[Text shown]
::::::

An introduction to the statistical modelling of climate change: 1850-2020

by Marco G. Ercolani

This article is a beginner’s guide to modelling climate change by statistical methods. We will see how data spanning 1850-2020 can be used to model global warming.[1]

In the first part of this article, we comment on graphs of climate data. These data include global temperatures, atmospheric carbon dioxide, solar activity and particulates in the stratosphere. These variables have been chosen because they are of interest to both climate change doubters and believers.

In the second part of this article, we fit statistical models to these data to estimate the amount by which each variable has affected global temperatures during 1850-2020. The models indicate that increased atmospheric carbon dioxide can explain 1.26 to 1.33 degrees Celsius of the temperature increase while cyclical solar activity can explain about 0.12 to 0.40 degrees of the temperature increase.

The third part of this article includes instructions on how to estimate two statistical models of climate change using an Excel spreadsheet.

A final section summarises and is followed by data and a technical appendix.

It is worth noting that statistical models (see http://www.climateeconometrics.org) are rarely used in climate modelling. Instead, experimental and physical models are more often used, such as the simulations run by meteorologists. In these models, the parameters are decided upon by the researcher based on various sources, such as laboratory experiments, meteorological readings or the results of statistical models. These physical models are then used to run simulations to verify whether the simulations closely match the observed world. In contrast, statistical models are fitted directly to the observable data to determine their parameters. Both approaches are equally valid and both produce mathematical models that can be used to forecast climate change.

The data

In this first section, we look at graphs of the climate data as a preliminary step before estimating the statistical models in section two. The Data Sources Appendix includes details of the data sources.

Figure 1 shows an overall temperature increase of about 1.5 degrees Celsius since 1850. The period 1850-1940 seems one of gradual temperature increase. The Second World War was a period of relatively high temperatures but followed by a period between 1945-1964 when temperatures did not increase substantially. The period since 1965 has been one of rapid temperature increase. There are smaller year-on-year fluctuations but it is difficult to determine which of these are real fluctuations and which are measurement errors. Smoothing the year-on-year fluctuations is a bad idea because it would erase some important variations. For example, 1877 and 1878 have remarkably high temperatures during a major El Niño episode in what was dubbed ‘the year without a Winter’. Conversely, there are some years with sudden temperature dips and these coincide with major volcanic ejecta into the stratosphere.

Ercolani figure 1

Figure 1: Average global annual temperatures and atmospheric carbon dioxide, 1850-2020

Figure 1 also illustrates the levels of atmospheric carbon dioxide, a major greenhouse gas.[2] Greenhouse gasses work by allowing high-frequency sunlight energy into the troposphere but blocking much of the lower-frequency heat energy from escaping. The scientific consent is that increased temperatures are mainly due to increased greenhouse gasses. Atmospheric carbon dioxide has increased by just over a third since 1850.

::::::

[Task inputs]
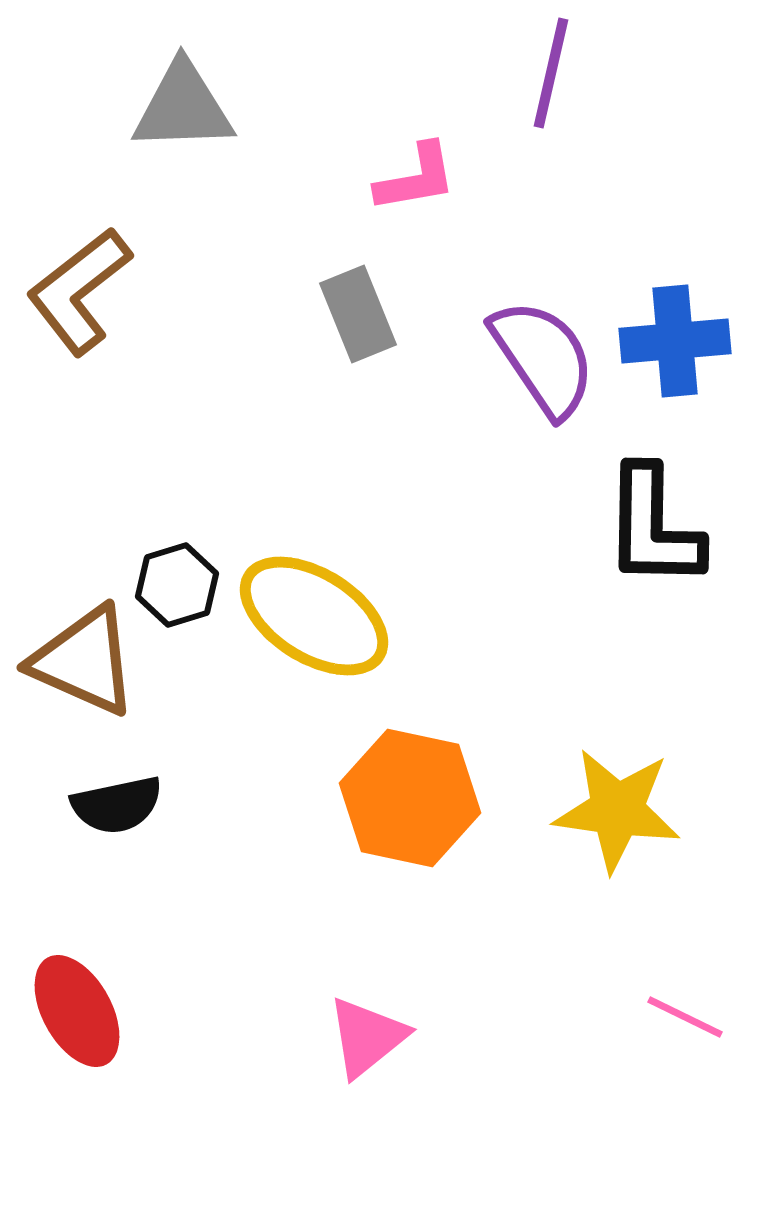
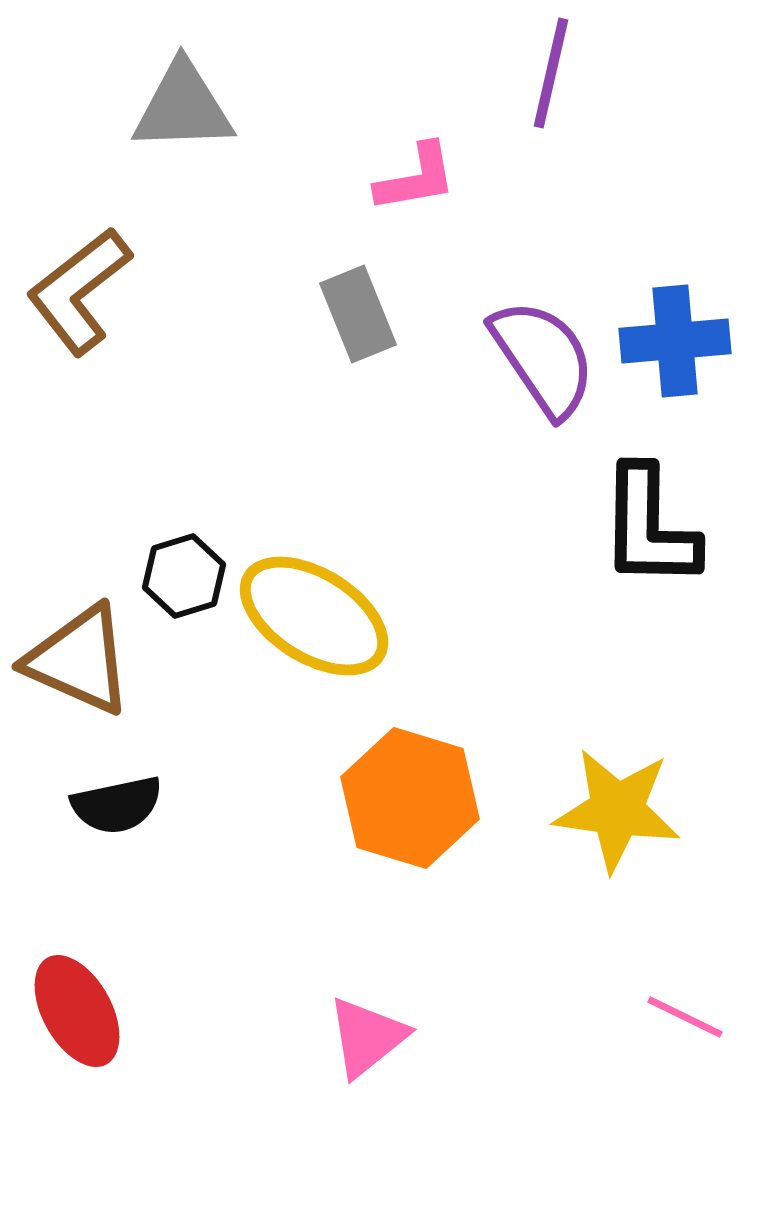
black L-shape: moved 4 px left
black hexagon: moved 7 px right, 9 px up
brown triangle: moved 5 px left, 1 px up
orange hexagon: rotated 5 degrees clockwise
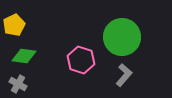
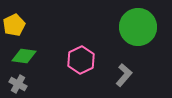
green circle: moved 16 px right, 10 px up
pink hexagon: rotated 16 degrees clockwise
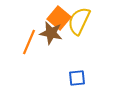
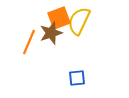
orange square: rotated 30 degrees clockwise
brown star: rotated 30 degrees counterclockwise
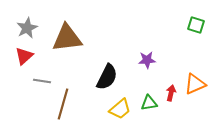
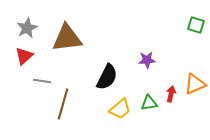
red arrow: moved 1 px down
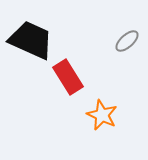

::::::

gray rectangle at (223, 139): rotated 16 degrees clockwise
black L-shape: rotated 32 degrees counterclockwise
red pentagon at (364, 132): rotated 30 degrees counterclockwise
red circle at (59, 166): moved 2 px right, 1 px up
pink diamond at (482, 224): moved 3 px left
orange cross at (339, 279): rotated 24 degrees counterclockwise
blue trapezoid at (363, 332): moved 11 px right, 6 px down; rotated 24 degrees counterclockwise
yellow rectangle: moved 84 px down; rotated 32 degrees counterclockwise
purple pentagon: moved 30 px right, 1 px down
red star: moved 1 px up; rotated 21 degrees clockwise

::::::

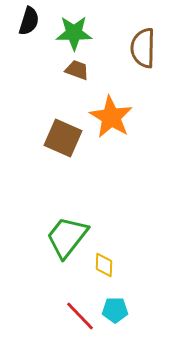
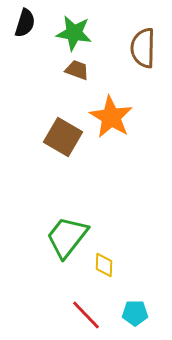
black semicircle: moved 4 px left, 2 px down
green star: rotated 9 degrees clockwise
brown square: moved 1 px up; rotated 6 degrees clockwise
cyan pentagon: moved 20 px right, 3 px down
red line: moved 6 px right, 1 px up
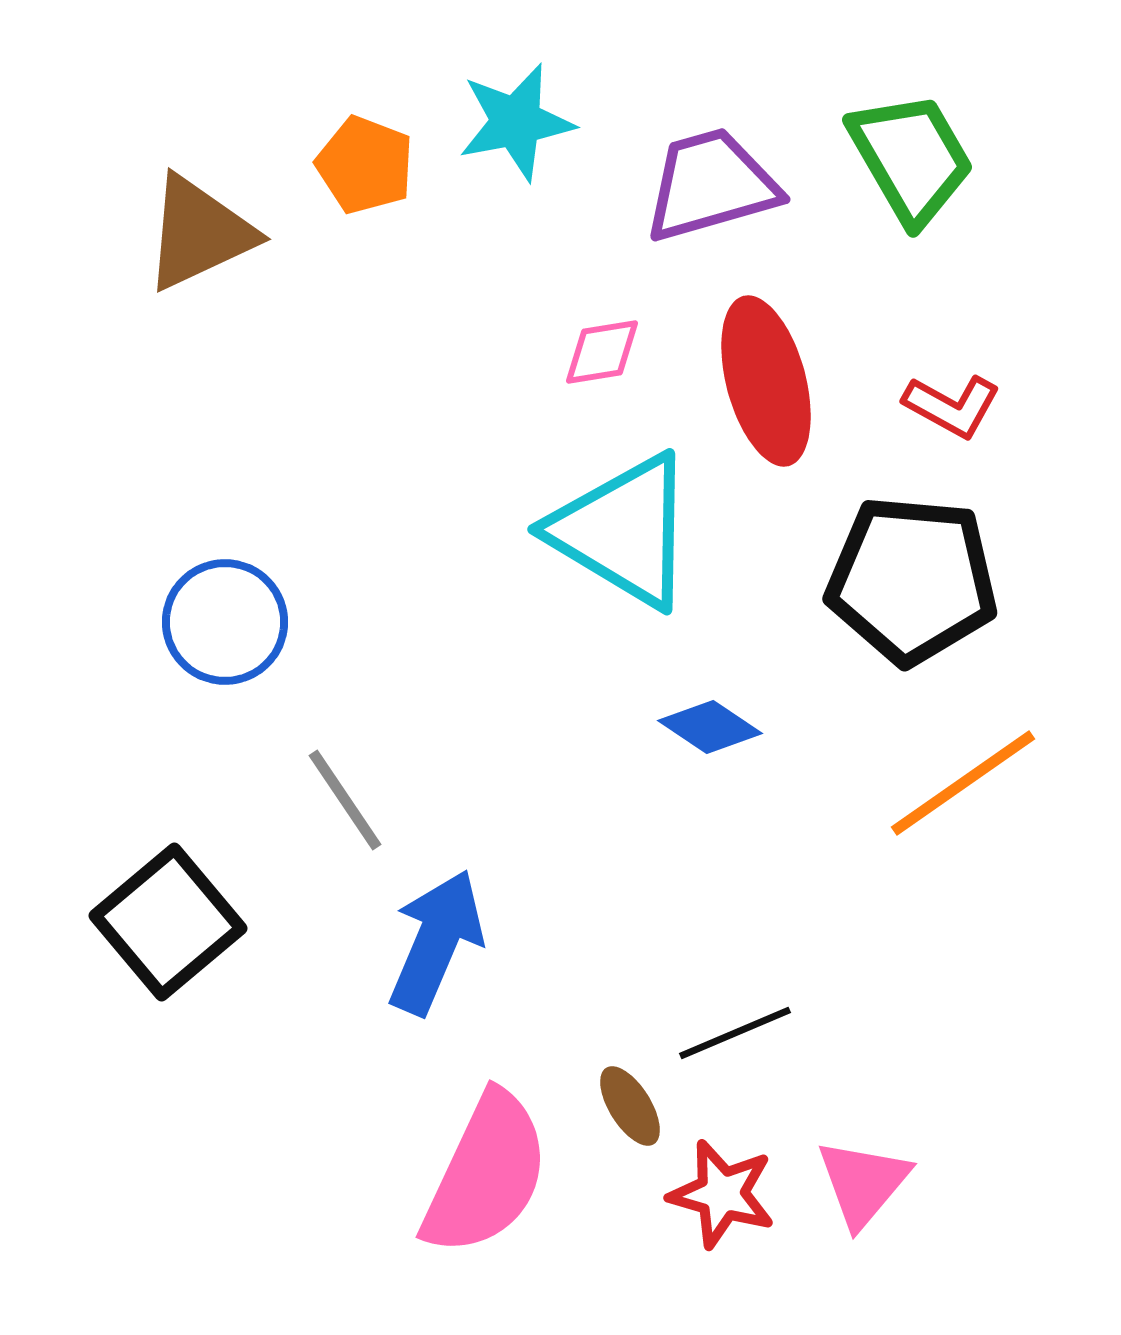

::::::

[Task list]
[1] In the listing, swap "brown star" for "gray star" across the lines from the one with "orange square: rotated 30 degrees clockwise" up to and including the one with "red arrow: moved 1 px down". Keep everything else as it is, and leave the pictures out.
[2] Carry the article on statistical modelling of climate change forward by writing the passage that comes after its last sentence.

[Written answers]
[1]
orange square: rotated 30 degrees clockwise
gray star: rotated 30 degrees counterclockwise
red arrow: moved 1 px down

[2]
Figure 2 illustrates sunlight energy reaching Earth, measured as Total Solar Irradiance (TSI) in kilowatts per square metre (kW/m²). TSI has a short cycle of about 11 years that coincides with planetary alignments. Solar TSI is included in our models but this is unlikely to explain much of the temperature increase because the overall fluctuation in TSI is a relatively small 0.18% with just a 0.0025 kilowatt increase relative to a level of about 1.36 kilowatts. We have overlaid a ‘smoothed TSI’ variable on the original one that suggests a two-century cycle but this is hard to confirm with less than two centuries of data. We have also illustrated the ‘Solar (TSI) cycle’ which is the difference between TSI and ‘smoothed TSI’.

Figure 3 illustrates data on solar dimming caused by particulates high in the stratosphere. This is known as Stratospheric Aerosol Optical Dimming (SAOD). SAOD data are measured at the 550nm (nanometre) electromagnetic wavelength. Greater dimming leads to cooling by reducing the sunlight reaching Earth’s surface. These dimming data have several peaks that coincide with major volcanic eruptions. Eruptions with a Volcanic Explosivity Index of 6 have been illustrated[3] (see https://en.wikipedia.org/wiki/Volcanic_Explosivity_Index for a definition of the VEI.)

Ercolani figure 2

Figure 2: Total Solar Irradiation (TSI) reaching Earth in kilowatts per square metre

Ercolani figure 3

Figure 3: Total Solar Irradiation (TSI) reaching Earth in kilowatts per square metre

The statistical model

In this section we will look at the results of fitting two statistical models to the data using the method of least squares[4]. In particular we use ordinary least squares (OLS), which is the simplest of these methods. OLS involves selecting the model parameters that generate the smallest (squared[5]) difference between the observed temperatures and temperatures fitted by the model. At the end of this section, we will see how to carry out these model estimates using the Excel software.

The first statistical model we fit to our data is on temperatures, carbon dioxide, total solar irradiance (TSI) and stratospheric dimming. The resulting model is:

Celsius = 0.0104 Carbon dioxide + 48.63 Solar (TSI)

– 1.79 Dimming + 0.42 El Niño 1877-1878 – 55.4 + e (1)

where we have also included a variable for the major El Niño event, set equal to one on 1877 and 1878, and zero elsewhere.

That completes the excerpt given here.